# WORK ITEM
Reproduce the material word for word, starting with its first line and going on through the line that contains "19th July 2026", both included.

# SUPPLIED MATERIAL
══════════════════════════════

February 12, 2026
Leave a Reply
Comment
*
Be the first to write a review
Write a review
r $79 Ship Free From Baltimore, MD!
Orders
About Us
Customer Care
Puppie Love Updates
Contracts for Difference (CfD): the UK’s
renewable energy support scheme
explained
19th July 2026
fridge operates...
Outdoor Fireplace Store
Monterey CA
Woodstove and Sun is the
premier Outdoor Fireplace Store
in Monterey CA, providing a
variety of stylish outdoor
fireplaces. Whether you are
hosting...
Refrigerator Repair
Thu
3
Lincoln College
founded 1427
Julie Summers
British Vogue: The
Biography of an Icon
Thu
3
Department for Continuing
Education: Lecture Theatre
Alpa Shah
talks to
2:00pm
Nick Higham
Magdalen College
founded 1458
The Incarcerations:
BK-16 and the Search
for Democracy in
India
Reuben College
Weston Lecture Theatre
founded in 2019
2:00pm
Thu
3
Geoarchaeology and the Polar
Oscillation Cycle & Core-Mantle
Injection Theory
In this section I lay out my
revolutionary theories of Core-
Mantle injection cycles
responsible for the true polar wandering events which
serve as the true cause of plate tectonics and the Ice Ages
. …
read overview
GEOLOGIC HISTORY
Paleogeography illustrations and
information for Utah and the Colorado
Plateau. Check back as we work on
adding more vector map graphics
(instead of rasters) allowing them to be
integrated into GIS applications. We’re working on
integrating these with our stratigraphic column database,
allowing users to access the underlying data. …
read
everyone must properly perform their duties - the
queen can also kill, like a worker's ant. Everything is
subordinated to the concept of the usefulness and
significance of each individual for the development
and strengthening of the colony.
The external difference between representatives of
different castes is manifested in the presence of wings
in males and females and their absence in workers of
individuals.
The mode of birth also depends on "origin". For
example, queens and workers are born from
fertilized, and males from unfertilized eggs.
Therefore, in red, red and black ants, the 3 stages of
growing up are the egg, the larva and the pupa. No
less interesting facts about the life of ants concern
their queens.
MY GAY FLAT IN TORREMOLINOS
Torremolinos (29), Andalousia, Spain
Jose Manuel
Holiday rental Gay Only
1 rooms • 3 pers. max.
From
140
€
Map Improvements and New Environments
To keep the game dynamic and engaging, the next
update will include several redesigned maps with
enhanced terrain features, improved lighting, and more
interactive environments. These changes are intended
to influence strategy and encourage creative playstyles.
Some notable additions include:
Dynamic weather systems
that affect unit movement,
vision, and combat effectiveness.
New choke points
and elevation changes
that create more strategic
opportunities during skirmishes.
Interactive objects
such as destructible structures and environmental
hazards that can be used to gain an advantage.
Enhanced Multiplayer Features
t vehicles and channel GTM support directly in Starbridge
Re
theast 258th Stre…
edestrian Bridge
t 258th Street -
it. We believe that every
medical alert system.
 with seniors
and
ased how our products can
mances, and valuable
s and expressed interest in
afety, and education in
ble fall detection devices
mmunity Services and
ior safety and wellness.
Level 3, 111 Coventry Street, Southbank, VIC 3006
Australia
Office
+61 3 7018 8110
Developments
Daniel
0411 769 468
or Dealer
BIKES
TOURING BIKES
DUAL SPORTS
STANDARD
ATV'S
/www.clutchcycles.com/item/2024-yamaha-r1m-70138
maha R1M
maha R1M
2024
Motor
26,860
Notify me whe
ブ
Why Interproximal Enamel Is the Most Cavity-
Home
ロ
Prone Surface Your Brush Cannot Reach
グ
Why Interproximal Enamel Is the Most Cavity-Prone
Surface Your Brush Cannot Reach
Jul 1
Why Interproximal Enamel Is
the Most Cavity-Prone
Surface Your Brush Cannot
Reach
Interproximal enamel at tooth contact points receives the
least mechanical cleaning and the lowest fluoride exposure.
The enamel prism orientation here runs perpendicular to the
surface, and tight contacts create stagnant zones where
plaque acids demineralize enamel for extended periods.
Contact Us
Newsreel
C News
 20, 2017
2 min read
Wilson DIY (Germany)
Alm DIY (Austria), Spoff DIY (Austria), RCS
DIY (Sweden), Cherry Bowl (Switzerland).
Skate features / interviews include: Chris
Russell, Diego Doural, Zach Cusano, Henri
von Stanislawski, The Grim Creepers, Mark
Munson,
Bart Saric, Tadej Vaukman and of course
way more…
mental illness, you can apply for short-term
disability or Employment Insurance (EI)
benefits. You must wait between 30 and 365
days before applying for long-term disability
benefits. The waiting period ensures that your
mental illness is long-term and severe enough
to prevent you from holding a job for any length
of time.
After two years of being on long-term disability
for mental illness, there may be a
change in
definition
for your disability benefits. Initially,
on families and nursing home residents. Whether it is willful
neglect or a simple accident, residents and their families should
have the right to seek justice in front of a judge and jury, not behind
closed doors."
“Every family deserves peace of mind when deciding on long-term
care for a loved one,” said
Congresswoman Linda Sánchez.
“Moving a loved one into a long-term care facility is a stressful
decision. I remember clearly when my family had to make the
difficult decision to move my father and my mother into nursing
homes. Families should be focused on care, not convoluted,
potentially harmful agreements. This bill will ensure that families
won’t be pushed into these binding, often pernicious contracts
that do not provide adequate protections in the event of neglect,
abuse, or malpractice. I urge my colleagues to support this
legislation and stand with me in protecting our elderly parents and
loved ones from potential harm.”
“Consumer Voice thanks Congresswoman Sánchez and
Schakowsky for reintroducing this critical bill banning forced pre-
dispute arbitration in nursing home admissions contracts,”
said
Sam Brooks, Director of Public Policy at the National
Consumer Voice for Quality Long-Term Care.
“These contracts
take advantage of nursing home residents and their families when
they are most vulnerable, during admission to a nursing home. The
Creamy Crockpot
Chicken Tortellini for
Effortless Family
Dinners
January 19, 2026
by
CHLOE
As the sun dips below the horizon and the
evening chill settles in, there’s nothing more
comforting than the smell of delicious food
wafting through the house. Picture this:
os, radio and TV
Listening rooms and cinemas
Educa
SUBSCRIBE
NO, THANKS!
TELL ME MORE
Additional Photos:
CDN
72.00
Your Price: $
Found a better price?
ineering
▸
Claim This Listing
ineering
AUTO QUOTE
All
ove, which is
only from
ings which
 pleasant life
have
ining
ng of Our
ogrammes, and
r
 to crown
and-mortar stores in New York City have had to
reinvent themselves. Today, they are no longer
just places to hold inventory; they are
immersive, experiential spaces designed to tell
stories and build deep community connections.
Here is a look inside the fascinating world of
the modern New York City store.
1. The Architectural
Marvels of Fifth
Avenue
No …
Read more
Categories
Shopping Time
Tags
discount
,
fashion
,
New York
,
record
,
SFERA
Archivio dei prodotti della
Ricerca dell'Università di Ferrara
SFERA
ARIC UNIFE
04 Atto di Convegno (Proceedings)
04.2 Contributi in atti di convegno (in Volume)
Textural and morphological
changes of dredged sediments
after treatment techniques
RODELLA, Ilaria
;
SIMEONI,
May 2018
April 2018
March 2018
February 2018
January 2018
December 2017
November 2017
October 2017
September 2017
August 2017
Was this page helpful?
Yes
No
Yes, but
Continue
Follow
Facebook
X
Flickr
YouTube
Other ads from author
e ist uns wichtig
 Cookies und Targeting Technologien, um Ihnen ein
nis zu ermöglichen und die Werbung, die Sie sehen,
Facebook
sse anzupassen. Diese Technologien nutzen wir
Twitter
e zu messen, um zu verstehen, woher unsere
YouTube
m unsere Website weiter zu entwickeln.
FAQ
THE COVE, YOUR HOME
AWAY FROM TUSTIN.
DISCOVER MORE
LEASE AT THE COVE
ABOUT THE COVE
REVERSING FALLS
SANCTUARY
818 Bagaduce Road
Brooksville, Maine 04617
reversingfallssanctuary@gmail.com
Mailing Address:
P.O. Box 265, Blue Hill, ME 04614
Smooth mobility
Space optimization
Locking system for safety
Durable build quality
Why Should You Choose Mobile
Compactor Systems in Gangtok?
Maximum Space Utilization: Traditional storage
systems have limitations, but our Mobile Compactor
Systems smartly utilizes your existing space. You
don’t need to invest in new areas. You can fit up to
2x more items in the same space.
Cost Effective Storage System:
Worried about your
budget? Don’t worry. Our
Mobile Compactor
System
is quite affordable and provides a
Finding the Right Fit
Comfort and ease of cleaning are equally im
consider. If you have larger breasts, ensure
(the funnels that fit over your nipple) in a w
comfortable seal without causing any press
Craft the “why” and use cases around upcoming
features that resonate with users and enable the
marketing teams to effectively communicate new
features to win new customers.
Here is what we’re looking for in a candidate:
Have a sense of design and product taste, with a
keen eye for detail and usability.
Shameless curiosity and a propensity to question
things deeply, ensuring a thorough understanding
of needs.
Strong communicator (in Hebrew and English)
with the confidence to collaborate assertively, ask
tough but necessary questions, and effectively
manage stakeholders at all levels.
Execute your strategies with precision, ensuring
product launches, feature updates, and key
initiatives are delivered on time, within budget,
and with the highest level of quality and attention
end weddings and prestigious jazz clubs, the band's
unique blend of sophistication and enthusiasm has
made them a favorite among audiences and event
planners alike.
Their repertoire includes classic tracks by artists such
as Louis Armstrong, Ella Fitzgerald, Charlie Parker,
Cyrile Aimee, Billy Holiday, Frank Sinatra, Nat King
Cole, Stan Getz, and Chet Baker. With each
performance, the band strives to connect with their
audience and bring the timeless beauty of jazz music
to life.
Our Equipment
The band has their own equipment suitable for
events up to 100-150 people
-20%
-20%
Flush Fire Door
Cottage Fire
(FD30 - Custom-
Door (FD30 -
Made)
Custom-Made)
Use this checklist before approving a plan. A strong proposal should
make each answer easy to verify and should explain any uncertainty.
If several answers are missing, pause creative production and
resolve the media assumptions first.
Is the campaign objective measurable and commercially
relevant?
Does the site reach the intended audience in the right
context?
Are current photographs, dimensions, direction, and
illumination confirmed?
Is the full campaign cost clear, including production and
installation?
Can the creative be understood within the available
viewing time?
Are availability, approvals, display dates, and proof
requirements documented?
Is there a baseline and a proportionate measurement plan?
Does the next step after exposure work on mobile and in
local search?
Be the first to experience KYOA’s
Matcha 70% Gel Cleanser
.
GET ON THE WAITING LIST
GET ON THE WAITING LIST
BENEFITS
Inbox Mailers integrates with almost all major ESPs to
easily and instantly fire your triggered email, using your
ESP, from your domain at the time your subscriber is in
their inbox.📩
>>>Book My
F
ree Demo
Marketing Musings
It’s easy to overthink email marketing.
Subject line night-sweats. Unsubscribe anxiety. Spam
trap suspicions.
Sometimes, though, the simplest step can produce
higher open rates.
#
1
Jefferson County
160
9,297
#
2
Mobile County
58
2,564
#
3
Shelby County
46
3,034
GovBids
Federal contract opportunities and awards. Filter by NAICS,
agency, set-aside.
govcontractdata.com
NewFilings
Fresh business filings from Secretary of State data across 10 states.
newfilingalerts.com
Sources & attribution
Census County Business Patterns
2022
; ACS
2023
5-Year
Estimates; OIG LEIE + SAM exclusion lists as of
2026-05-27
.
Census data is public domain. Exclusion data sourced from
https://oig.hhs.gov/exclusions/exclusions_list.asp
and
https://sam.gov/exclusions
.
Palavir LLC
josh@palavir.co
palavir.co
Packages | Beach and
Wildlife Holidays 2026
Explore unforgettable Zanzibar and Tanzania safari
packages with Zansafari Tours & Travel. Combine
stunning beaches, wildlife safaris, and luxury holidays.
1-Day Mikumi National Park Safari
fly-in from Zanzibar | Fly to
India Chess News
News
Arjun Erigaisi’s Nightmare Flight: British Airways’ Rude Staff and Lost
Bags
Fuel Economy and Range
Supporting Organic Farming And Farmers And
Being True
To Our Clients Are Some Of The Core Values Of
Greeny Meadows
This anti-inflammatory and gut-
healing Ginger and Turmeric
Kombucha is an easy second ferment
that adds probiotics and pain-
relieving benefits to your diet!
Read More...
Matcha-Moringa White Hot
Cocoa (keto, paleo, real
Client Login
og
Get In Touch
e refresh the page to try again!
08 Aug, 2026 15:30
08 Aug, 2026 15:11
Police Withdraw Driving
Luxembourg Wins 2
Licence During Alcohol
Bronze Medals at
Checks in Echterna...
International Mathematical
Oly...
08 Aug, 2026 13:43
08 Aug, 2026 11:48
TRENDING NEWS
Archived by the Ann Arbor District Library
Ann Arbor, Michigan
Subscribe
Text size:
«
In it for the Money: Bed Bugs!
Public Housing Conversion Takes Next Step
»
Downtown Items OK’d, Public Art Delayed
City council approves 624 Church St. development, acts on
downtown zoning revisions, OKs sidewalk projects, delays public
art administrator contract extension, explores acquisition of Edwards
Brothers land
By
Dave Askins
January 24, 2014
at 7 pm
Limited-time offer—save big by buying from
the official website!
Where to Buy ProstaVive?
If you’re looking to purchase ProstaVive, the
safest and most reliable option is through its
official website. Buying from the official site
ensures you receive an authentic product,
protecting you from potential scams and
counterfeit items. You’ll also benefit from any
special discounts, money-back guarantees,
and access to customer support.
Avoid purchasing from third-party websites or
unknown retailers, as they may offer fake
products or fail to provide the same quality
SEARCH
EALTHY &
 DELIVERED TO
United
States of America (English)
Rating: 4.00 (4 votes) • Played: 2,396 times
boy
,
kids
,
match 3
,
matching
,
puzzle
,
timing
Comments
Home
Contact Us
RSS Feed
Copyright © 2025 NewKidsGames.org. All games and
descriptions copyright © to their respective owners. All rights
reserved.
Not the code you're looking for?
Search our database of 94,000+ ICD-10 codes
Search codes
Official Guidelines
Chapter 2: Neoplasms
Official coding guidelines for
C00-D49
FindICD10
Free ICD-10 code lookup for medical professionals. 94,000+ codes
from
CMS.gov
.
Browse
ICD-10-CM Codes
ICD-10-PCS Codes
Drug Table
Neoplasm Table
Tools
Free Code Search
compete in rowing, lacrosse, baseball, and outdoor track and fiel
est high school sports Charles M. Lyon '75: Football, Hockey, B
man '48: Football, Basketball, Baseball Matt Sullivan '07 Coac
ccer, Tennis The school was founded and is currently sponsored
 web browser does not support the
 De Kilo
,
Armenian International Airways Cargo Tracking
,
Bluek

══════════════════════════════

# RESULT FOR THIS TASK
February 12, 2026
Leave a Reply
Comment
*
Be the first to write a review
Write a review
r $79 Ship Free From Baltimore, MD!
Orders
About Us
Customer Care
Puppie Love Updates
Contracts for Difference (CfD): the UK’s
renewable energy support scheme
explained
19th July 2026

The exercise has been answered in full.